I have a really huge table with billion of records and I need to read all the data from this table. It is desired to use several threads to fetch data over network connection. As long as this operation takes time, it would be nice if fetching application can display a kind of like progress bar.

I found that standard approach is not effective because it takes Oracle long time to find the beginning of the page. The following is an example of slow query:

select col1 
from (select rownum as r, col1 FROM table1 where rownum<20010000) 
where r>20000000

Is there any faster way to fetch data from such a table?

Anthony
  • 12,407
  • 12
  • 64
  • 88
  • 2
    why do you need to read all billion rows? you as a person do not, and could not...so i guess what i'm asking is, what are you going to really do with all that data? – thatjeffsmith Jan 03 '19 at 18:29
  • I need to transform it and load into another database – Anthony Jan 03 '19 at 18:33
  • 1
    how are you going to transform it, and are you going to put it into another oracle database? – thatjeffsmith Jan 03 '19 at 18:41
  • The application takes care about transformation and data is loaded into non-Oracle database. – Anthony Jan 03 '19 at 18:42
  • 1
    i was gonna say do the transformations in plsql in the db - will prob be faster there - and then you could use utl file to write delimited text files for the data to the server file system – thatjeffsmith Jan 03 '19 at 18:56
  • i'd also say going forward, store this data in oracle as an external table - a file(s) on disk, that way there's no 'extracting it' - you already got it there. and of course as soon as you get this data out, it will probably change – thatjeffsmith Jan 03 '19 at 19:06

1 Answers1

1

Difficult to advise without close knowledge of the system, so all I can offer is a general principal, based on approaches that I have successfully used.
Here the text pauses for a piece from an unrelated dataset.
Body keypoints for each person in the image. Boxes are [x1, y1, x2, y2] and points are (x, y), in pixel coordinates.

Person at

Warning: It's old school.

I've used pseudo-code in the code examples below. Hope that doesn't break any house rules.

Having a billion rows I would guess that the table has unique/highly selective index.
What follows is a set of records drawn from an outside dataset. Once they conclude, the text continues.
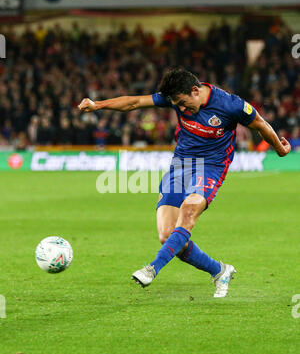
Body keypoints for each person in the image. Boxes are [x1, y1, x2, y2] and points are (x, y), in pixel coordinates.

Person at [78, 68, 291, 298]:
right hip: (181, 165)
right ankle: (219, 270)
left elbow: (259, 124)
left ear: (195, 90)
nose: (180, 109)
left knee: (188, 211)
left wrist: (280, 149)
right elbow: (135, 102)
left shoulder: (230, 105)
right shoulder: (176, 97)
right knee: (167, 235)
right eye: (175, 104)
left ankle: (152, 268)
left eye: (182, 102)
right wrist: (97, 105)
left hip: (211, 167)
Assuming the table has a column called ID with a unique index, I would do the following:

SELECT MIN(ID) minid, MAX(ID) maxid, COUNT(1) numid FROM the_Table;

This gives us basic high level info to plan our attack.

Next, how many processes can you run at this? 7?

Then, assuming fairly even distribution:

thread_size = numid / processes

If thread_size of frighteningly large, split it further it what would we manageable rows 100k. The aim is to get the index being used in the SELECT.

With that, write the process as follows:

process_batch ( batchStartID, batchEndID )
{
   SELECT * FROM the_table WHERE id BETWEEN batchStartID and batchEndID ;
   do_row_by_row_processing ( rowdata );
   write_progress_info)every_1000_rows();
}

process_thread ( startID, endID, batchSize )
{
   theID = startID;
   while ( theID < endID )
   {
      process_batch ( theID, theID+batchSize);
      write_thread_progress_info(theID, startID, endID);
      theID = theID + batchSize + 1;
   }
}

Each process_thread instance is given a unique range and a batch size.

It processes (endID-startID) rows in batches of batchSize.

process_batch will limit its processing to a relatively small number of rows, utilising the index. The returned results will be written to your files.

You then start you several process_threads with appropriate even ranges.

A benefit of this approach is that if there is a failure anywhere you can restart just within the failed range.

You also, get approximate progress markers on each iteration.

If using a language like Java in the extract app, I would recommend setting the Fetch Size to a sensible value (512) to reduce round-tripping to the database.

TenG
  • 3,843
  • 2
  • 25
  • 42